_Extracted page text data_
***

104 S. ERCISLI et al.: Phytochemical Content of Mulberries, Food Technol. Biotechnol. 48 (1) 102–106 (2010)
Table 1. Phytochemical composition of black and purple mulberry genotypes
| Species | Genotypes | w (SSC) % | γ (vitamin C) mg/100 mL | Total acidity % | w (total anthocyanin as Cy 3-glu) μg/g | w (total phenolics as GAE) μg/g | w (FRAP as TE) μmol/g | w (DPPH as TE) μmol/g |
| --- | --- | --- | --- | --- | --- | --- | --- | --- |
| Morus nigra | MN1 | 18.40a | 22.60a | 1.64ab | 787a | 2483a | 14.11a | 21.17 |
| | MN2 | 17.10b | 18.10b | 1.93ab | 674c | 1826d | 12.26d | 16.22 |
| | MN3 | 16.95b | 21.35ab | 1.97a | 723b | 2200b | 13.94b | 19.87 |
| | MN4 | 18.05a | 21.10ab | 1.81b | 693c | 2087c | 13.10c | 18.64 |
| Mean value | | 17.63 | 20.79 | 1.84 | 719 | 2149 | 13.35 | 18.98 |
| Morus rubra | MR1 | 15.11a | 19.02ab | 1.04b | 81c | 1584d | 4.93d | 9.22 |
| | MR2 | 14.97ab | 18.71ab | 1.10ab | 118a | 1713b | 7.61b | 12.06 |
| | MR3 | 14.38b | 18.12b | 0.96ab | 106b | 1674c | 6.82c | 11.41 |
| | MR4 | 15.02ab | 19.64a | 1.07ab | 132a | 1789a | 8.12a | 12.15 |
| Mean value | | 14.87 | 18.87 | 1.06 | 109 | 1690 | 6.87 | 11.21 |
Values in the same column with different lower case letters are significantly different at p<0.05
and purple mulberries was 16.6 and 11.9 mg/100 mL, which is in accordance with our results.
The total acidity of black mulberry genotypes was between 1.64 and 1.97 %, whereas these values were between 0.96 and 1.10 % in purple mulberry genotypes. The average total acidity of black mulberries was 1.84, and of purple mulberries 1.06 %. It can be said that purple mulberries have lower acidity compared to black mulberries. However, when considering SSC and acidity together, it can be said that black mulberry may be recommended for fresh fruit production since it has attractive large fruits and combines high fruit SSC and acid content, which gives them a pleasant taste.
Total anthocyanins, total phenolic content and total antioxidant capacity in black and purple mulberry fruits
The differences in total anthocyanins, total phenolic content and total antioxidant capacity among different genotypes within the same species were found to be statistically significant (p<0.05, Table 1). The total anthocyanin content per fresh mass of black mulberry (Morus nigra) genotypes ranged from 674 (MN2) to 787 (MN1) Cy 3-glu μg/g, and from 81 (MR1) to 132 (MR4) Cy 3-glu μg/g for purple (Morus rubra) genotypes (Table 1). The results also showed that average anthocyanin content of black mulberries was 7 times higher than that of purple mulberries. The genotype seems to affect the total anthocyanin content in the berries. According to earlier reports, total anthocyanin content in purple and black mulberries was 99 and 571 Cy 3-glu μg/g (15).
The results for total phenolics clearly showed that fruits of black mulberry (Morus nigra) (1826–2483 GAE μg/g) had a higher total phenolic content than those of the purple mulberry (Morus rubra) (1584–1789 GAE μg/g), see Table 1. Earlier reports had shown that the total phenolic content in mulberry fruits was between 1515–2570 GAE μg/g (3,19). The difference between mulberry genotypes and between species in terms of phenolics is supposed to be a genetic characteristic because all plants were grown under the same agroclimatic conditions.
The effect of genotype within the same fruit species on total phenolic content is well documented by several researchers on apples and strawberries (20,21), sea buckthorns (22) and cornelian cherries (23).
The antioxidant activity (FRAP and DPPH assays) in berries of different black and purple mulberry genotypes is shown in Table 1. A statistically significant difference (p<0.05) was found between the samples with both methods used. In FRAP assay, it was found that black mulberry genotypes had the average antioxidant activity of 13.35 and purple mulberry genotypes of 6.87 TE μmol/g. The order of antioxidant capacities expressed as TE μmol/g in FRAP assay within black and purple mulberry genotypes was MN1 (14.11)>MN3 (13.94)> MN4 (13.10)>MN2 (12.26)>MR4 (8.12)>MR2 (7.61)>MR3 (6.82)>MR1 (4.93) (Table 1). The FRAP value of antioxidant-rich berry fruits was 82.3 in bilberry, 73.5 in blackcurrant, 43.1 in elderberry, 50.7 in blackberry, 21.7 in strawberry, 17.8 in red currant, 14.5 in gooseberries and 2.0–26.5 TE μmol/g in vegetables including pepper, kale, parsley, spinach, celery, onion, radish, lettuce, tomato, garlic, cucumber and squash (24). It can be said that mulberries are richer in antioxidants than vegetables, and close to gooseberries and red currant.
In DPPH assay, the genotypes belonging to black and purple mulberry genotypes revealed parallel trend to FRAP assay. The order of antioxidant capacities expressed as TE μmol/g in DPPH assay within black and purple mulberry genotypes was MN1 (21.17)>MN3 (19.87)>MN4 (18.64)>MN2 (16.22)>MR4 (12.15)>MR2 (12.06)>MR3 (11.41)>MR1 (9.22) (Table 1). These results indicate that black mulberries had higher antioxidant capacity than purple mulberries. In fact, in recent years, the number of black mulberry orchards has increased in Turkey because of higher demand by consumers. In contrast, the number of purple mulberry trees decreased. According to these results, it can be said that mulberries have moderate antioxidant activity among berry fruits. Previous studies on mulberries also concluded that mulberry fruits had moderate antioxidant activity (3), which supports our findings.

***

_INSTRUCTIONS TO FOLLOW_
Copy every line of the entries above in which "Phytochemical" occurs.

_ANSWER SPACE_
104 S. ERCISLI et al.: Phytochemical Content of Mulberries, Food Technol. Biotechnol. 48 (1) 102–106 (2010)
Table 1. Phytochemical composition of black and purple mulberry genotypes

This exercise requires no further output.